Faits divers – Justice

Bourges : une jeune fille invente une fausse séquestration pour camoufler son week-end amoureux

Par Carl Dechâtre, France Bleu Berry et France Bleu jeudi 12 octobre 2017 à 11:40

Les policiers de Bourges rappellent qu'une dénonciation mensongère est un délit passible de 6 mois de prison
Les policiers de Bourges rappellent qu'une dénonciation mensongère est un délit passible de 6 mois de prison © Maxppp - Luc Nobout

Une berruyère de 18 ans a mis sa famille et la police en émoi les 6 et 7 octobre. Pour tenter de camoufler une escapade avec son amoureux, la lycéenne a inventé une histoire d'enlèvement et de séquestration. La police de Bourges rappelle qu'une fausse dénonciation est un délit passible de prison.

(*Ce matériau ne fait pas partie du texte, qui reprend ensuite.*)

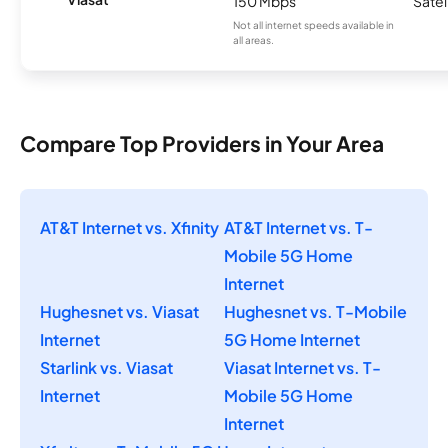
150 Mbps
Satel
Not all internet speeds available in
all areas.
Compare Top Providers in Your Area
AT&T Internet vs. Xfinity
AT&T Internet vs. T-
Mobile 5G Home
Internet
Hughesnet vs. Viasat
Hughesnet vs. T-Mobile
Internet
5G Home Internet
Starlink vs. Viasat
Viasat Internet vs. T-
Internet
Mobile 5G Home
Internet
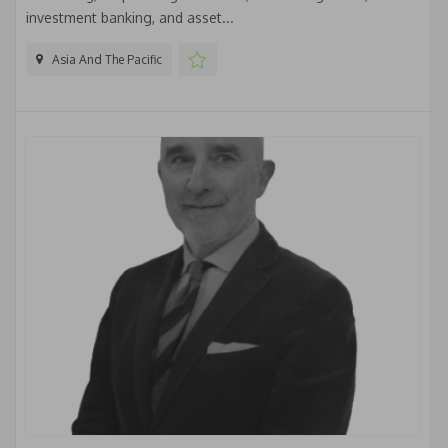
investment banking, and asset...
Asia And The Pacific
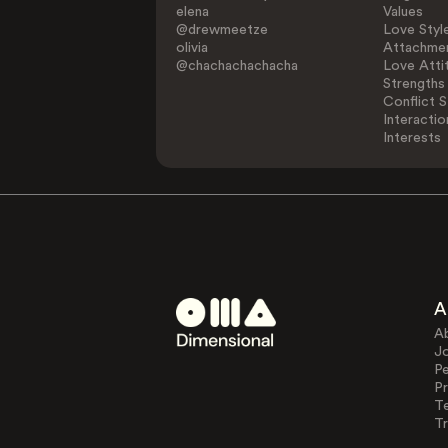
elena
Values
@drewmeetze
Love Styl
olivia
Attachmen
@chachachachacha
Love Atti
Strengths
Conflict S
Interactio
Interests
A
A
J
Pe
Pr
T
Tr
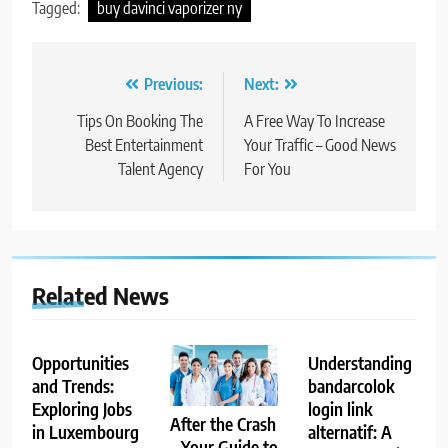
Tagged:
buy davinci vaporizer ny
Post
Previous:
Next:
navigation
Tips On Booking The
A Free Way To Increase
Best Entertainment
Your Traffic – Good News
Talent Agency
For You
Related News
Opportunities
Understanding
and Trends:
bandarcolok
Exploring Jobs
login link
After the Crash
in Luxembourg
alternatif: A
– Your Guide to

Pour éviter la colère de ses parents, une adolescente de Bourges a tenté de couvrir un séjour chez son petit ami en affirmant avoir été enlevée et séquestrée ! L'affaire est allée très loin, trop loin d'ailleurs pour la police de Bourges qui rappelle qu'une dénonciation mensongère est un délit passible de 6 mois de prison. La colère des autorités se comprend lorsqu'on sait que plusieurs policiers ont été mobilisés ce week-end au détriment de leur travail habituel sur une fausse affaire d'enlèvement et séquestration.

Appel au secours par SMS

Tout commence le vendredi 6 octobre. Une jeune berruyère de 18 ans ne rentre pas de son lycée. Ses parents signalent son absence à la police. Au départ, les pistes d'une fugue ou d'une escapade amoureuse sont privilégiées. Mais le lendemain, samedi 7 octobre, au matin les choses se corsent. Une cousine de la jeune fille reçoit un appel au secours par SMS. L'adolescente affirme avoir été enlevée et se trouver séquestrée en région parisienne aux environs de Gonesse. Aussitôt la police est prévenue, et des moyens enclenchés. deux officiers lancent notamment des réquisitions sur le compte bancaire de la jeune femme ainsi que sur des lignes téléphoniques. Des enquêtes de proximité sont également lancées.

Une escapade amoureuse

La jeune fille réapparaît finalement en début de soirée vers 17h30 ce samedi. Elle est indemne et maintient sa version lors d'une première audition. L'enquête continue donc, des examens médicaux des prélèvements sanguins sont alors pratiqués sur elle le dimanche 8 octobre même si les enquêteurs ont déjà des doutes sur la véracité des faits. Finalement après une seconde audition mardi soir, la lycéenne reconnaît avoir tout inventé et simplement passé la soirée avec son petit copain, un jeune homme de 21 ans. Apparemment cette jeune femme comptait ainsi désamorcer la colère de ses parents.

Suites judiciaires

Un pari pas vraiment gagnant, car la jeune majeure est désormais convoquée devant le délégué du procureur. Et les policiers de leur côté lancent une mise en garde contre ces dénonciations mensongères. Elle seraient ces derniers temps en recrudescence un peu partout en France. Des dénonciations de fausses séquestrations voire de faux viols notamment de la part de jeunes filles souhaitant camoufler des relations sentimentales par crainte des réactions de leurs proches. La police de Bourges rappelle que ces fausses dénonciations peuvent mettre en danger d'autres personnes en mobilisant les policiers sur des tâches inutiles et coûteuses et qu'il s'agit d'un délit. Ce genre d'affaires peut donc conduire au tribunal et la peine encourue va jusqu'à 6 mois de prison.